▶ **What is being asked**:
Exclude the pictures, then restate every entry below exactly.

╭──

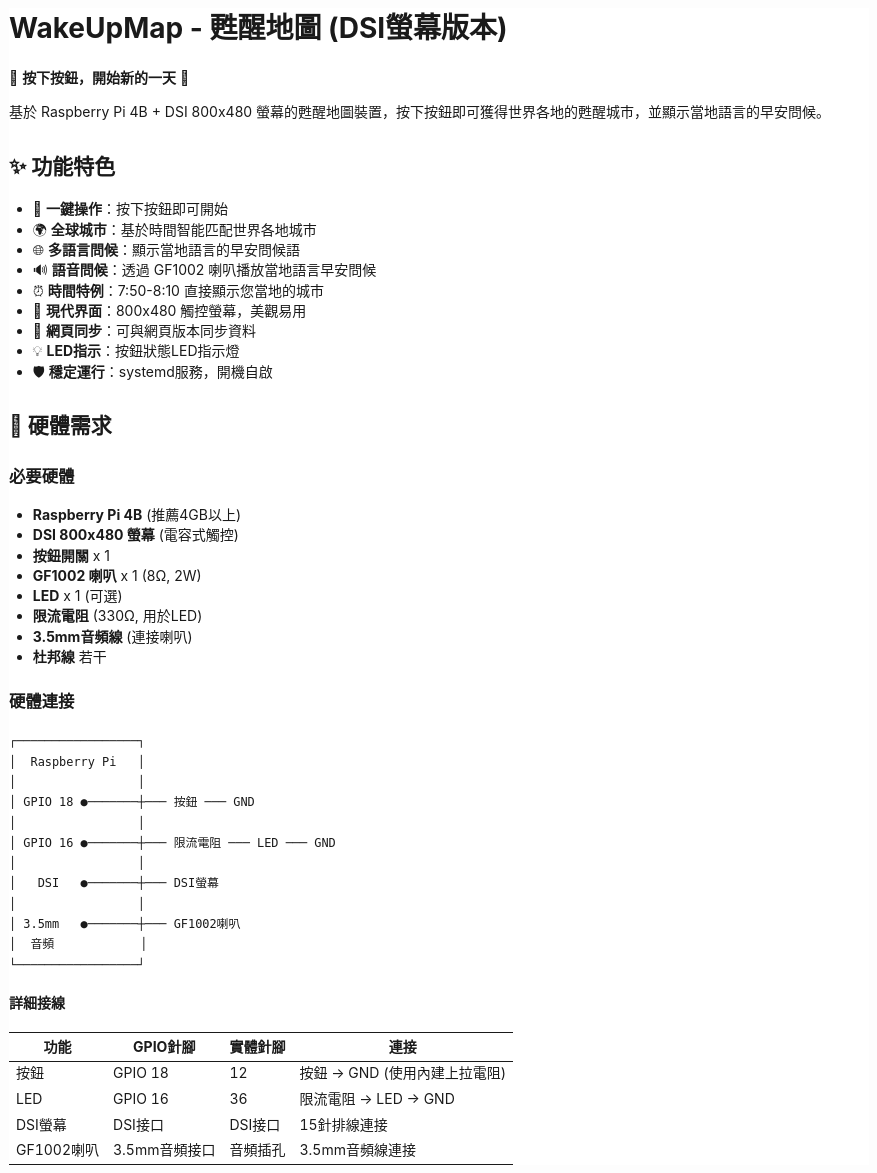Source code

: # WakeUpMap - 甦醒地圖 (DSI螢幕版本)

🌅 **按下按鈕，開始新的一天** 🌅

基於 Raspberry Pi 4B + DSI 800x480 螢幕的甦醒地圖裝置，按下按鈕即可獲得世界各地的甦醒城市，並顯示當地語言的早安問候。

## ✨ 功能特色

- 🔘 **一鍵操作**：按下按鈕即可開始
- 🌍 **全球城市**：基於時間智能匹配世界各地城市
- 🌐 **多語言問候**：顯示當地語言的早安問候語
- 🔊 **語音問候**：透過 GF1002 喇叭播放當地語言早安問候
- ⏰ **時間特例**：7:50-8:10 直接顯示您當地的城市
- 📱 **現代界面**：800x480 觸控螢幕，美觀易用
- 🔄 **網頁同步**：可與網頁版本同步資料
- 💡 **LED指示**：按鈕狀態LED指示燈
- 🛡️ **穩定運行**：systemd服務，開機自啟

## 🔧 硬體需求

### 必要硬體
- **Raspberry Pi 4B** (推薦4GB以上)
- **DSI 800x480 螢幕** (電容式觸控)
- **按鈕開關** x 1
- **GF1002 喇叭** x 1 (8Ω, 2W)
- **LED** x 1 (可選)
- **限流電阻** (330Ω, 用於LED)
- **3.5mm音頻線** (連接喇叭)
- **杜邦線** 若干

### 硬體連接

```
┌─────────────────┐
│  Raspberry Pi   │
│                 │
│ GPIO 18 ●───────┼─── 按鈕 ─── GND
│                 │
│ GPIO 16 ●───────┼─── 限流電阻 ─── LED ─── GND
│                 │
│   DSI   ●───────┼─── DSI螢幕
│                 │
│ 3.5mm   ●───────┼─── GF1002喇叭
│  音頻            │
└─────────────────┘
```

#### 詳細接線
| 功能 | GPIO針腳 | 實體針腳 | 連接 |
|------|----------|----------|------|
| 按鈕 | GPIO 18 | 12 | 按鈕 → GND (使用內建上拉電阻) |
| LED | GPIO 16 | 36 | 限流電阻 → LED → GND |
| DSI螢幕 | DSI接口 | DSI接口 | 15針排線連接 |
| GF1002喇叭 | 3.5mm音頻接口 | 音頻插孔 | 3.5mm音頻線連接 |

╰──

▶ **Your solution**:
Source code

: # WakeUpMap - 甦醒地圖 (DSI螢幕版本)

🌅 **按下按鈕，開始新的一天** 🌅

基於 Raspberry Pi 4B + DSI 800x480 螢幕的甦醒地圖裝置，按下按鈕即可獲得世界各地的甦醒城市，並顯示當地語言的早安問候。

## ✨ 功能特色

- 🔘 **一鍵操作**：按下按鈕即可開始
- 🌍 **全球城市**：基於時間智能匹配世界各地城市
- 🌐 **多語言問候**：顯示當地語言的早安問候語
- 🔊 **語音問候**：透過 GF1002 喇叭播放當地語言早安問候
- ⏰ **時間特例**：7:50-8:10 直接顯示您當地的城市
- 📱 **現代界面**：800x480 觸控螢幕，美觀易用
- 🔄 **網頁同步**：可與網頁版本同步資料
- 💡 **LED指示**：按鈕狀態LED指示燈
- 🛡️ **穩定運行**：systemd服務，開機自啟

## 🔧 硬體需求

### 必要硬體
- **Raspberry Pi 4B** (推薦4GB以上)
- **DSI 800x480 螢幕** (電容式觸控)
- **按鈕開關** x 1
- **GF1002 喇叭** x 1 (8Ω, 2W)
- **LED** x 1 (可選)
- **限流電阻** (330Ω, 用於LED)
- **3.5mm音頻線** (連接喇叭)
- **杜邦線** 若干

### 硬體連接

```
┌─────────────────┐
│  Raspberry Pi   │
│                 │
│ GPIO 18 ●───────┼─── 按鈕 ─── GND
│                 │
│ GPIO 16 ●───────┼─── 限流電阻 ─── LED ─── GND
│                 │
│   DSI   ●───────┼─── DSI螢幕
│                 │
│ 3.5mm   ●───────┼─── GF1002喇叭
│  音頻            │
└─────────────────┘
```

#### 詳細接線
| 功能 | GPIO針腳 | 實體針腳 | 連接 |
|------|----------|----------|------|
| 按鈕 | GPIO 18 | 12 | 按鈕 → GND (使用內建上拉電阻) |
| LED | GPIO 16 | 36 | 限流電阻 → LED → GND |
| DSI螢幕 | DSI接口 | DSI接口 | 15針排線連接 |
| GF1002喇叭 | 3.5mm音頻接口 | 音頻插孔 | 3.5mm音頻線連接 |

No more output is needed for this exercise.